Bringing investments

When the new Defence Minister Arun Jaitley took charge of the Defence Ministry he dropped enough hints that he will seriously consider the proposal put forward by the DIPP of raising the investment limit by foreign investors in the defence sector. The DIPP has proposed three different limits 49, 75 and 100 percent for three different categories of defence systems which deals with the level of technology to be employed and its transfer issues.

According to the DIPP note 49 % FDI would be allowed if no technology transfer has been agreed. 75 % FDI limit has been agreed where technology transfer would be allowed and if a foreign company is ready to bring its state of the art technology to Indian soil there would be no cap on its equity capital.

Though there is a caveat also in the FDI in defence sector, if there are security related concerns the automatic route would be barred. The DIPP officials have argued that FDI in defence can be one of the biggest drivers of manufacturing and can help reduce dependency on imports. The current policy envisages only 26 percent FDI in defence though the Defence ministry can okay more investment limit on case to case basis depending upon the level of technology proposed to be brought to India.

The Indian stock market has responded positively to  this move as seen from  the rise of defence related stocks of leading well performing PSU’s like the BEL and BEML and the some of the representatives of the private sector defence industry like the Pipavav also welcomed the move.

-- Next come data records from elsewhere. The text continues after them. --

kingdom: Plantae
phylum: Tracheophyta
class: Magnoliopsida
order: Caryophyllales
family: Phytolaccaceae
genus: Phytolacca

Interestingly the portfolio investors have also been proposed to be eligible for investment up to 49 percent and even take over of a domestic entity by a foreign company has also been proposed in the 15 page draft cabinet note.

This will not only help reduce the import bill, but will also boost domestic manufacturing and boost jobs. The DIPP has lamented over the sorry state of affairs of the Indian defence industry that they are not able to fulfill the demands of Indian armed forces and the country had to import defence systems over US$8 billion annually and the country has emerged as the top ten arms importer in the world. Though some of the Indian defence public sector firms are manufacturing arms like main battle tanks, guns, missiles etc inhouse, they have to import large component of critical sub systems and spare parts.

Indian defence industry at present is largely public sector owned with over 8 major defence public sector undertakings and over 40 ordnance factories which is supported by over 40 research and development laboratories owned by the DRDO. They have acquired over the decades huge infrastructure facilities along with a very well trained technical and scientific manpower, but they have not been able to fulfill the demands of Indian armed forces as they lagged behind in advancements in armaments technology.

Since they shut their doors for international companies for close cooperation they survived like a frog in the well. If the government opens the door for foreign collaboration, joint ventures and partnerships they would be able to utilize their expertise and resources much more efficiently which would go a long way in making the armed forces dependent largely on the domestic defence industries, which would be immune of foreign sanctions.